PedroVNasc commented 1 year ago

So, I tried kobold cpp and although CLBlast is working (processing is indeed faster) if at any point it starts to use BLAS to process, it breaks and outputs gibberish or throws a segmentation fault.

I still didn't try llama to see if the same happens, but I expect it to behave the same way.

LostRuins commented 1 year ago

I don't use linux myself so unfortunately it will be hard for me to troubleshoot. Have you tried with a different model?
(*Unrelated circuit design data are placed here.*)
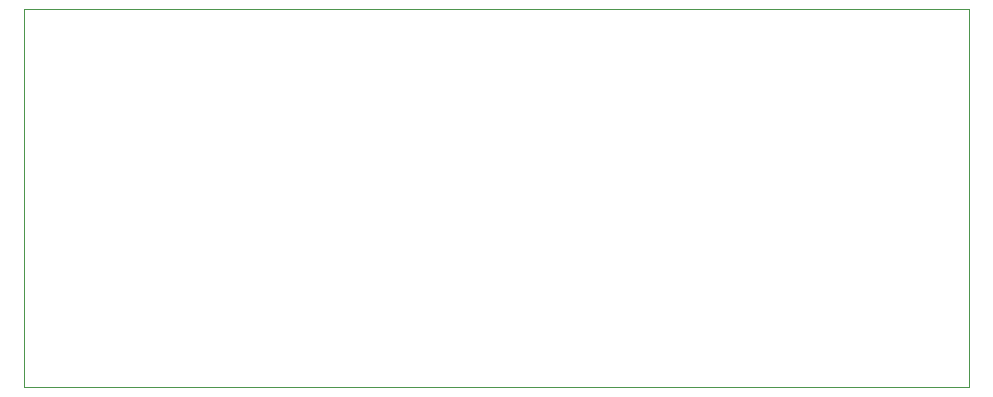
<source format=gm1>
%TF.GenerationSoftware,KiCad,Pcbnew,9.0.6*%
%TF.CreationDate,2025-12-05T19:35:04+01:00*%
%TF.ProjectId,ip2366,69703233-3636-42e6-9b69-6361645f7063,rev?*%
%TF.SameCoordinates,Original*%
%TF.FileFunction,Profile,NP*%
%FSLAX46Y46*%
G04 Gerber Fmt 4.6, Leading zero omitted, Abs format (unit mm)*
G04 Created by KiCad (PCBNEW 9.0.6) date 2025-12-05 19:35:04*
%MOMM*%
%LPD*%
G01*
G04 APERTURE LIST*
%TA.AperFunction,Profile*%
%ADD10C,0.050000*%
%TD*%
G04 APERTURE END LIST*
D10*
X99670000Y-47220000D02*
X179670000Y-47220000D01*
X179670000Y-79220000D01*
X99670000Y-79220000D01*
X99670000Y-47220000D01*
M02*

</source>
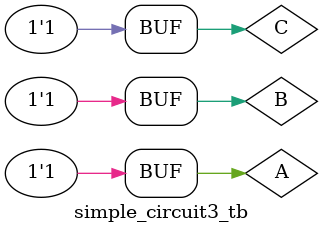
<source format=v>
module simple_circuit3_tb;
    reg A, B, C;
    wire Z;
    simple_circuit3 M1 (A, B, C, Z);
    initial begin
        A = 1'b0;
        B = 1'b0;
        C = 1'b0;

        #20 A = 1'b0;
        B = 1'b0;
        C = 1'b1;

        #20 A = 1'b0;
        B = 1'b1;
        C = 1'b0;

        #20 A = 1'b0;
        B = 1'b1;
        C = 1'b1;

        #20 A = 1'b1;
        B = 1'b0;
        C = 1'b0;

        #20 A = 1'b1;
        B = 1'b0;
        C = 1'b1;

        #20 A = 1'b1;
        B = 1'b1;
        C = 1'b0;

        #20 A = 1'b1;
        B = 1'b1;
        C = 1'b1;
    end
    initial begin
        $monitor($time, "A = %b, B = %b, C = %b, Z = %b", A, B, C, Z);
    end
    initial begin
        $dumpfile("s3.vcd");
        $dumpvars(0, simple_circuit3_tb);
    end
endmodule
</source>
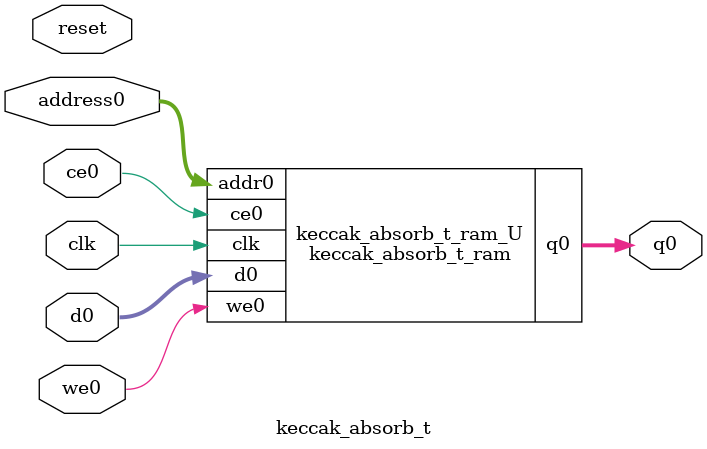
<source format=v>
`timescale 1 ns / 1 ps
module keccak_absorb_t_ram (addr0, ce0, d0, we0, q0,  clk);

parameter DWIDTH = 8;
parameter AWIDTH = 8;
parameter MEM_SIZE = 200;

input[AWIDTH-1:0] addr0;
input ce0;
input[DWIDTH-1:0] d0;
input we0;
output reg[DWIDTH-1:0] q0;
input clk;

(* ram_style = "block" *)reg [DWIDTH-1:0] ram[0:MEM_SIZE-1];




always @(posedge clk)  
begin 
    if (ce0) 
    begin
        if (we0) 
        begin 
            ram[addr0] <= d0; 
        end 
        q0 <= ram[addr0];
    end
end


endmodule

`timescale 1 ns / 1 ps
module keccak_absorb_t(
    reset,
    clk,
    address0,
    ce0,
    we0,
    d0,
    q0);

parameter DataWidth = 32'd8;
parameter AddressRange = 32'd200;
parameter AddressWidth = 32'd8;
input reset;
input clk;
input[AddressWidth - 1:0] address0;
input ce0;
input we0;
input[DataWidth - 1:0] d0;
output[DataWidth - 1:0] q0;



keccak_absorb_t_ram keccak_absorb_t_ram_U(
    .clk( clk ),
    .addr0( address0 ),
    .ce0( ce0 ),
    .we0( we0 ),
    .d0( d0 ),
    .q0( q0 ));

endmodule


</source>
PedroVNasc commented 1 year ago

Yes I tried llama, airoboros and pygmalion. I will try to investigate a bit further but just by getting CLBlast working, the processing time got way faster.

PedroVNasc commented 1 year ago

I haven't learned much yet and won't be able to study this issue anytime soon and as I'm currently able to use CLBlast and it is much faster than BLAS anyway, I'll close this issue.

If I find anything later, I'll open another issue or a PR.